Pearl, 38, the South Asia bureau chief for WSJ, was abducted on January 23, 2002, in Karachi and beheaded the next month, reportedly by Al-Qaeda. Sheikh had been convicted of helping lure Pearl to a meeting in Karachi in which he was kidnapped.
Prior to his kidnapping, the journalist had been investigating the link between reportedly Pakistan-based militants and Richard Reid, the notorious “Shoe Bomber” who attempted to blow up a flight from Paris to Miami with explosives hidden in his shoes.
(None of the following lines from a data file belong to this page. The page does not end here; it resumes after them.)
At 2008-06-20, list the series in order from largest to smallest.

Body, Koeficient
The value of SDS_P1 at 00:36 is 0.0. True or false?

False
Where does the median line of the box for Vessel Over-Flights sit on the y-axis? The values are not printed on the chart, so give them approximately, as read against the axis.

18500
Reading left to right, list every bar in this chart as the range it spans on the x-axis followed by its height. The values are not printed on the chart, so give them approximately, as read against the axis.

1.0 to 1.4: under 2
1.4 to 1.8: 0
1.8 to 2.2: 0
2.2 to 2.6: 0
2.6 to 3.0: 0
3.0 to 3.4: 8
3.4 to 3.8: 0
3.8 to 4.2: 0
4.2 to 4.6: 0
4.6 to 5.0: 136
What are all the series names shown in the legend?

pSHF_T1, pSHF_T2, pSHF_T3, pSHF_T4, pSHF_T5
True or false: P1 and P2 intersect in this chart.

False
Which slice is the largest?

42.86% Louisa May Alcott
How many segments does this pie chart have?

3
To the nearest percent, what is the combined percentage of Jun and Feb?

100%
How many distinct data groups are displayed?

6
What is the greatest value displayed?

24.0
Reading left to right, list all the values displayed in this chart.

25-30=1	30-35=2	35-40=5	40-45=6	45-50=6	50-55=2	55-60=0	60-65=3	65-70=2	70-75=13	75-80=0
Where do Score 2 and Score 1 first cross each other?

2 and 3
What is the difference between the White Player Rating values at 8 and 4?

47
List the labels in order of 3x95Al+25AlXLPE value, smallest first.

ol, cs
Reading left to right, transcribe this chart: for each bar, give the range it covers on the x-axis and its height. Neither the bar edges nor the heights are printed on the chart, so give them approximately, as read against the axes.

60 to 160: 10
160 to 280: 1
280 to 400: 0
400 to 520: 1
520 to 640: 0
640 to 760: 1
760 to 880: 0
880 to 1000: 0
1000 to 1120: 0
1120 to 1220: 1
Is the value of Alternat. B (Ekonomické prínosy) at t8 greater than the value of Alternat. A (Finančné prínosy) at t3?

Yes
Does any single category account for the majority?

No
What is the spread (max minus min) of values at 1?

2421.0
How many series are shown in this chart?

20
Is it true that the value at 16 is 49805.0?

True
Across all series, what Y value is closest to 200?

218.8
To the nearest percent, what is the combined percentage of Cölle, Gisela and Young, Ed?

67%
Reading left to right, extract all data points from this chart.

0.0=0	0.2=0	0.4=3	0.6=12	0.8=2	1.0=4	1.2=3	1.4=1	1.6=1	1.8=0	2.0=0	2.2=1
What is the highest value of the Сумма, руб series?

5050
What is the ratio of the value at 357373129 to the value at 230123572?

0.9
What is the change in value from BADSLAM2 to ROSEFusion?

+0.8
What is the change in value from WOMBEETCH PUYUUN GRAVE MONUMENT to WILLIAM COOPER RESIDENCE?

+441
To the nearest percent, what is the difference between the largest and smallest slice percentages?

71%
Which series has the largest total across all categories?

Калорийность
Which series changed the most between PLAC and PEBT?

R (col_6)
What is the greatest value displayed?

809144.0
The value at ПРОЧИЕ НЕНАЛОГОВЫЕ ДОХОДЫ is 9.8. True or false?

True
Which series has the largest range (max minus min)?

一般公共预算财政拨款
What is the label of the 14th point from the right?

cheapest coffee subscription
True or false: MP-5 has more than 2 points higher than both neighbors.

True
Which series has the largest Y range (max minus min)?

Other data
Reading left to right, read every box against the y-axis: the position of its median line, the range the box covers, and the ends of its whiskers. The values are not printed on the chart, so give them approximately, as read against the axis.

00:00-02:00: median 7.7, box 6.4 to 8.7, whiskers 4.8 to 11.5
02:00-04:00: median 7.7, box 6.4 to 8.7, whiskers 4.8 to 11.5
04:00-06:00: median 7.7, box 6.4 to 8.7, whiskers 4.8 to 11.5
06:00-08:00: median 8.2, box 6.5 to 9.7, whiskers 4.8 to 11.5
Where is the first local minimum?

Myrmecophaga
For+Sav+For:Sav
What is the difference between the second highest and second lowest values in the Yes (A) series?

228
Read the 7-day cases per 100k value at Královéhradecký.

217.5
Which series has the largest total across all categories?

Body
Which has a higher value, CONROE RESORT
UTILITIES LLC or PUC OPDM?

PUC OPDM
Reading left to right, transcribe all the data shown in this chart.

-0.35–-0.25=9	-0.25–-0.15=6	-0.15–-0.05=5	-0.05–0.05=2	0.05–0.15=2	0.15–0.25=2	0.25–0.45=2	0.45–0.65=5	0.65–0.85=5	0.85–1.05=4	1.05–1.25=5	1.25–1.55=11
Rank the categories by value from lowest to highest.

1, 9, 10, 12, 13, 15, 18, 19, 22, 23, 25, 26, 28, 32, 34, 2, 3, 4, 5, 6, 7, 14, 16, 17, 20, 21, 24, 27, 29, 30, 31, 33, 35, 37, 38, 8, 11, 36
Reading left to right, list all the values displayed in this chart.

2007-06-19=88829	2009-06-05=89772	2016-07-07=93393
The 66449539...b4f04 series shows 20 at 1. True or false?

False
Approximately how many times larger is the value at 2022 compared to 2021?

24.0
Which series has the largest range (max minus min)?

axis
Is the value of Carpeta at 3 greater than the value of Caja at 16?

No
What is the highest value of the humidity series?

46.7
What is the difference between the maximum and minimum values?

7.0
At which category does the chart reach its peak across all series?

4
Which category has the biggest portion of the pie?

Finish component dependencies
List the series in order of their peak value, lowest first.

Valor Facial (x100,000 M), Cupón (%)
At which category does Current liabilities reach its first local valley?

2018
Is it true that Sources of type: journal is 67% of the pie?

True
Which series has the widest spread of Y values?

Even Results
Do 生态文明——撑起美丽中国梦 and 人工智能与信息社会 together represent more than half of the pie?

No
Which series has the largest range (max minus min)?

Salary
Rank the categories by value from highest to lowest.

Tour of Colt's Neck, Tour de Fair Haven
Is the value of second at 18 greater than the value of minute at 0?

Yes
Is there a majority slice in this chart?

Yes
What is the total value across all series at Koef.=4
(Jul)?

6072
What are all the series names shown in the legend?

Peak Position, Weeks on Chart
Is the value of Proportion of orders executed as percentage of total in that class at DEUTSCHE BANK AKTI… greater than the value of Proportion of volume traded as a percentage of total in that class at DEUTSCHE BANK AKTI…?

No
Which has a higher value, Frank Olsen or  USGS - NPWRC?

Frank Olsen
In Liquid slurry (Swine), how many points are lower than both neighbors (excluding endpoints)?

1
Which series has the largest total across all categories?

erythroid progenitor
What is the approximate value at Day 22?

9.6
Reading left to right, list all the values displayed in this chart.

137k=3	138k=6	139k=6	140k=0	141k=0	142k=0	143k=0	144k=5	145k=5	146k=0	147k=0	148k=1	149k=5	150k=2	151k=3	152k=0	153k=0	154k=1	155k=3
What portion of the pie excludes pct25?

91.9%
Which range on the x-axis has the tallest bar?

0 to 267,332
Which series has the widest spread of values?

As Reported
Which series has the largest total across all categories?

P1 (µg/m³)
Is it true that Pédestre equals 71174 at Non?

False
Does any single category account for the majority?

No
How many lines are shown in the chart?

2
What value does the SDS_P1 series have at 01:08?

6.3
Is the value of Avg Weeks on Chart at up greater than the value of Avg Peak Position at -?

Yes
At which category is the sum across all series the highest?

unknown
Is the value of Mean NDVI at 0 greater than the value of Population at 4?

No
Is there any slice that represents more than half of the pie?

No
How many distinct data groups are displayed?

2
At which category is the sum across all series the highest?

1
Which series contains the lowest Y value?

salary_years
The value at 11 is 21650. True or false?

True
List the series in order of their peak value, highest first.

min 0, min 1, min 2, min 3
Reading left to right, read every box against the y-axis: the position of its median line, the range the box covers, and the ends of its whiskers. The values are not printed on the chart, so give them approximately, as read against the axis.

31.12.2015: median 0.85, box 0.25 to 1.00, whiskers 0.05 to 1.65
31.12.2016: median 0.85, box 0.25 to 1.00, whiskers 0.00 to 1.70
In July 2002, following the hearings, an anti-terrorism court (ATC) in Hyderabad had sentenced to death Sheikh and life term to other co-accused. However, all four convicts had moved the SHC in 2002 challenging their convictions.
In his autobiography, In the Line of Fire: A Memoir, former president Pervaiz Musharraf had claimed that Sheikh, a British national and a student at the London School of Economics (reports claim that he did not graduate), was hired by MI6 to engage in “jihadi operations”, adding that “at some point, he probably became a rogue or a double agent”.